Indeed, in “Aheym” as well as in “Tenebre,” another piece on that Kronos album, one can hear the influence of Yiddish modes recognizable in synagogue music and klezmer. Bryce’s brother Aaron told the London Jewish Chronicle, “My brother and I have always been fascinated by liturgical religious melodies in Judaism…. I don’t like major chords. I like the meditative patterns in certain prayers, and I like music that repeats itself.”
Aaron has emphasized his strong connection to his Jewish roots. He told the Chronicle, “What I’m most interested in is literature, art and film that focus on catastrophic Jewish history — the pogroms and the Holocaust and those horrible things. When I was at Yale I was working in the Holocaust Archive, which was an amazing experience.”
“When we [the National] played a festival in Katowice [Poland]…, I woke everybody up early, hired a van and took them to Auschwitz. I’ve been there more than once. It’s really powerful, and it’s beautiful to have that kind of emotional experience with everybody, although it did bum us out for the concert…. We also played in Dachau, in the town, so we got to go to the camp there too. I know so much about the Holocaust, almost everywhere we go in Europe I’m haunted by knowing there’s a place nearby where a lot of people died.”
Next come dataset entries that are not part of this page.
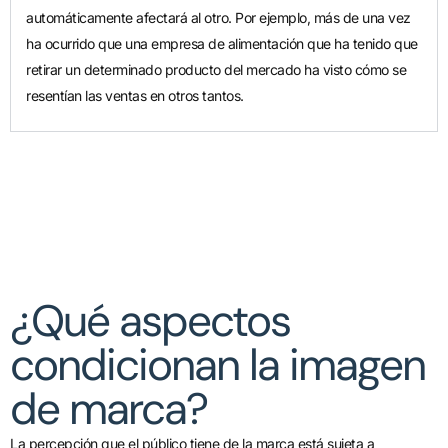
automáticamente afectará al otro. Por ejemplo, más de una vez
ha ocurrido que una empresa de alimentación que ha tenido que
retirar un determinado producto del mercado ha visto cómo se
resentían las ventas en otros tantos.
¿Qué aspectos
condicionan la imagen
de marca?
La percepción que el público tiene de la marca está sujeta a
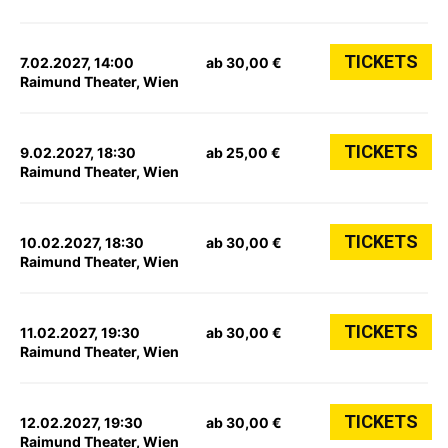
TICKETS
7.02.2027, 14:00
ab 30,00 €
Raimund Theater, Wien
TICKETS
9.02.2027, 18:30
ab 25,00 €
Raimund Theater, Wien
TICKETS
10.02.2027, 18:30
ab 30,00 €
Raimund Theater, Wien
TICKETS
11.02.2027, 19:30
ab 30,00 €
Raimund Theater, Wien
TICKETS
12.02.2027, 19:30
ab 30,00 €
Raimund Theater, Wien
How much of the Dessner brothers’ attachment to their Jewish ancestry in particular and to Jewish culture in general makes its way into the music of the National is up for debate, although the composers favor dark, minor-key arrangements and odd time signatures – neither of which is your standard rock fare. While the Biblical Abel, Anna Freud, and Franz Kafka show up in the group’s lyrics, those are written by non-Jewish vocalist Matt Berninger.
But Bryce Dessner insists that the Jewish connection runs deep in his work. “History, within families especially, lives on in the memories of children,” he told Relix magazine. “In America, people feel the need to internalize where they’re from, in their own personal way. I’ll always have this piece, and I’ll always think of my grandmother.”
As in Klepfisz’s poem, channeled through the music of Bryce Dessner and The National, those memories become monuments.
Seth Rogovoy is a contributing editor at the Forward who often explores Jewish themes in popular culture. He is the author of “Bob Dylan: Prophet Mystic Poet” (Scribner, 2009) and “The Essential Klezmer” (Algonquin, 2000).